** Opening SUPPLIED DATA block **

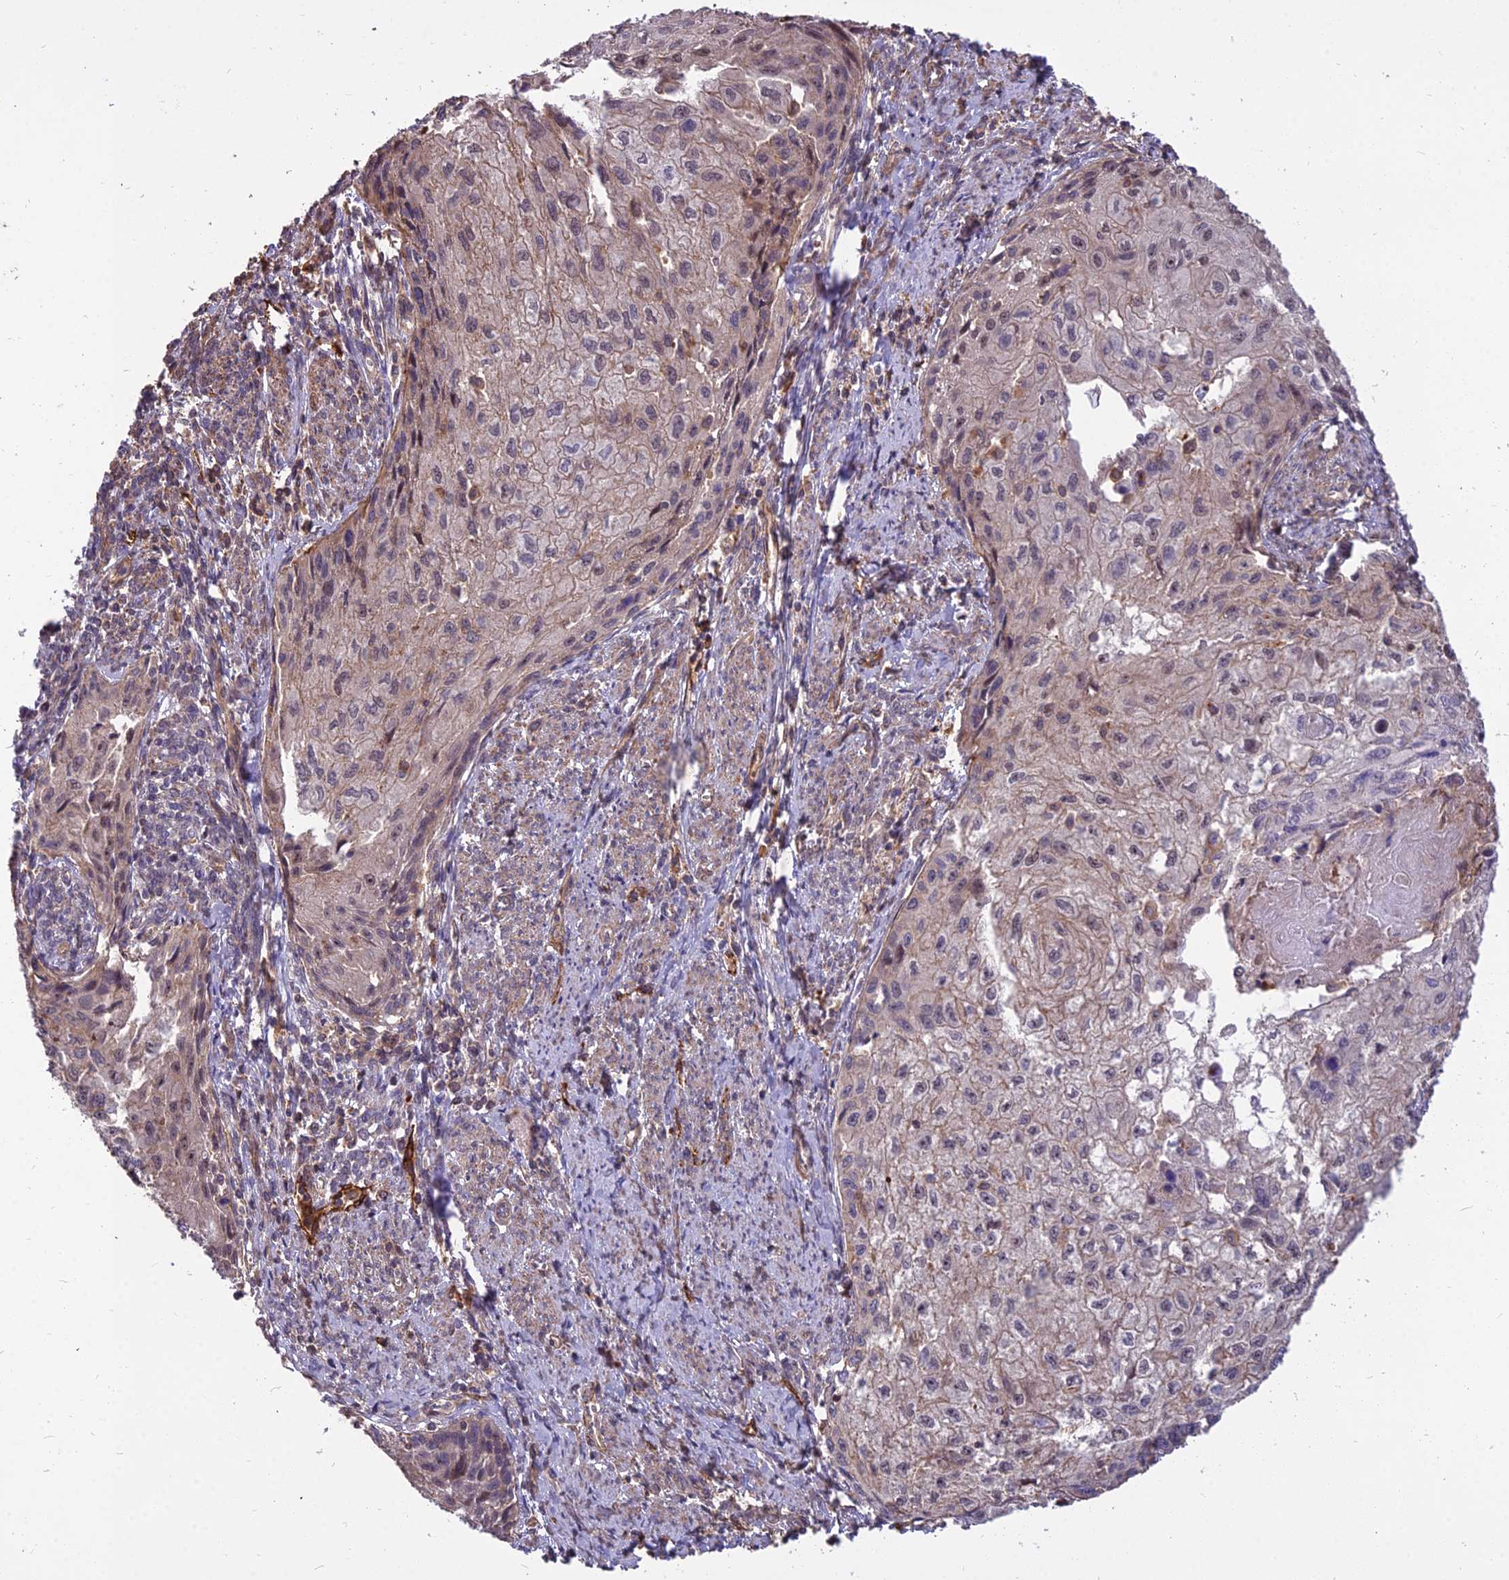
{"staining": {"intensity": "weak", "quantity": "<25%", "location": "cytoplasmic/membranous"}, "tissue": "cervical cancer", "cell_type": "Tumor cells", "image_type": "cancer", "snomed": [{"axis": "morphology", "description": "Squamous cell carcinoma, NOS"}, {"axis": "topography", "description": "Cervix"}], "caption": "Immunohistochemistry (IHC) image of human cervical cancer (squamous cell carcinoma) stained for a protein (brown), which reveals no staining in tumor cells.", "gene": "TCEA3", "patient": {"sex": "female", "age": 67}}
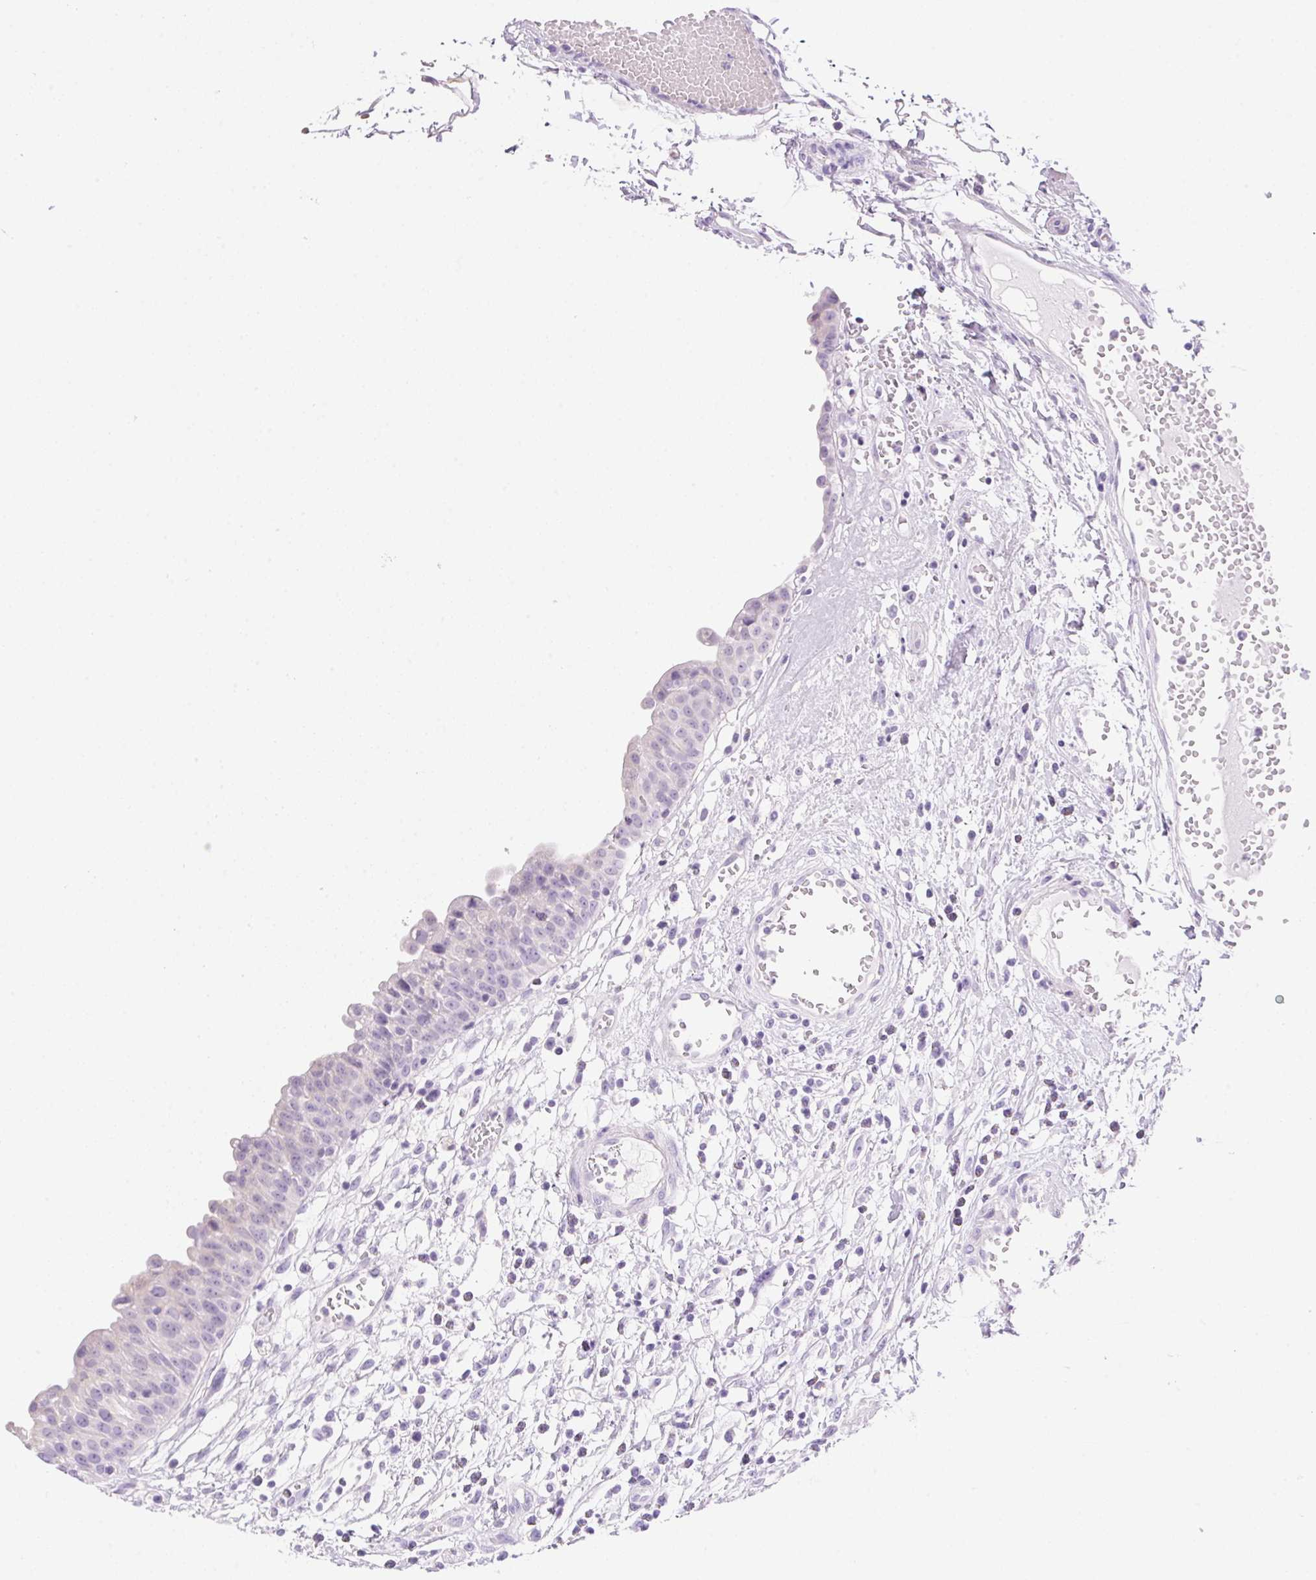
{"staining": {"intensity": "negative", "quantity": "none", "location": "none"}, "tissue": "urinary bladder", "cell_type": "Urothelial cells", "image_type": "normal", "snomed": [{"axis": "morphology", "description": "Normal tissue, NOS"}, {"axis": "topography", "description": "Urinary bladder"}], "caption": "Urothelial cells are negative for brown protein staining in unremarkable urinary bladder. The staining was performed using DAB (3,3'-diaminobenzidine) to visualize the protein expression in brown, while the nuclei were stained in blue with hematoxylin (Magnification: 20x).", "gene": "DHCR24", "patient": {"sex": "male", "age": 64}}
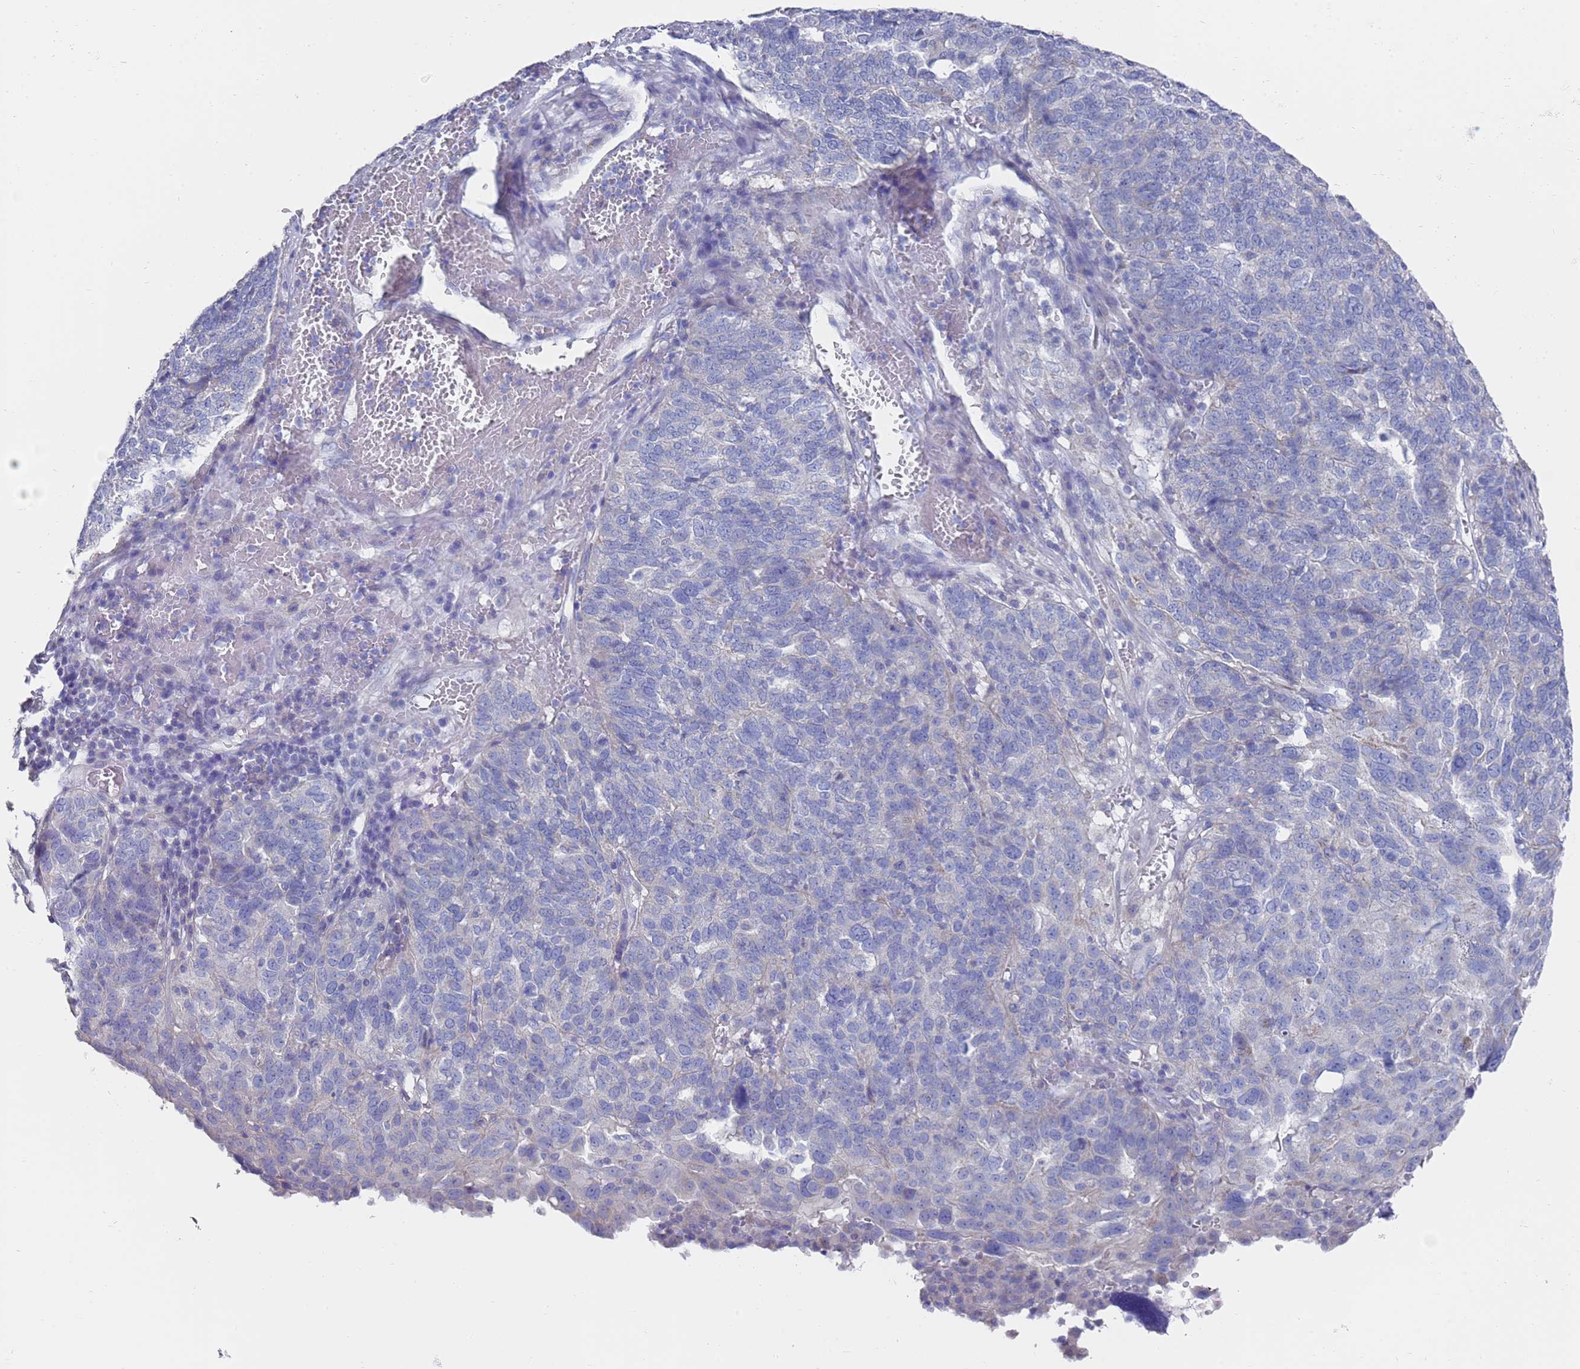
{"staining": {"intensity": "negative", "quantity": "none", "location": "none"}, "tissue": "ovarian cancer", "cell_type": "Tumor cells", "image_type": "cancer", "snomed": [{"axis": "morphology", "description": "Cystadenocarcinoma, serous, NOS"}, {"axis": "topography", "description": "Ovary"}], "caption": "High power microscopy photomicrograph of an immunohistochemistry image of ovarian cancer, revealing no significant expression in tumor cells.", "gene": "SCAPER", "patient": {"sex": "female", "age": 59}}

** Closing SUPPLIED DATA block **

■ PROBLEM TO SOLVE
Please print the listing above again word for word, without its pictures.

■ TASK OUTPUT
{"staining": {"intensity": "weak", "quantity": "<25%", "location": "cytoplasmic/membranous"}, "tissue": "cervical cancer", "cell_type": "Tumor cells", "image_type": "cancer", "snomed": [{"axis": "morphology", "description": "Squamous cell carcinoma, NOS"}, {"axis": "topography", "description": "Cervix"}], "caption": "Immunohistochemistry (IHC) image of human cervical cancer (squamous cell carcinoma) stained for a protein (brown), which reveals no staining in tumor cells.", "gene": "TCEA3", "patient": {"sex": "female", "age": 67}}
{"staining": {"intensity": "negative", "quantity": "none", "location": "none"}, "tissue": "urinary bladder", "cell_type": "Urothelial cells", "image_type": "normal", "snomed": [{"axis": "morphology", "description": "Normal tissue, NOS"}, {"axis": "topography", "description": "Urinary bladder"}], "caption": "Urothelial cells are negative for brown protein staining in unremarkable urinary bladder. The staining was performed using DAB (3,3'-diaminobenzidine) to visualize the protein expression in brown, while the nuclei were stained in blue with hematoxylin (Magnification: 20x).", "gene": "DHCR24", "patient": {"sex": "male", "age": 64}}
{"staining": {"intensity": "negative", "quantity": "none", "location": "none"}, "tissue": "ovarian cancer", "cell_type": "Tumor cells", "image_type": "cancer", "snomed": [{"axis": "morphology", "description": "Cystadenocarcinoma, serous, NOS"}, {"axis": "topography", "description": "Ovary"}], "caption": "High power microscopy photomicrograph of an immunohistochemistry image of ovarian cancer, revealing no significant expression in tumor cells.", "gene": "SCAPER", "patient": {"sex": "female", "age": 59}}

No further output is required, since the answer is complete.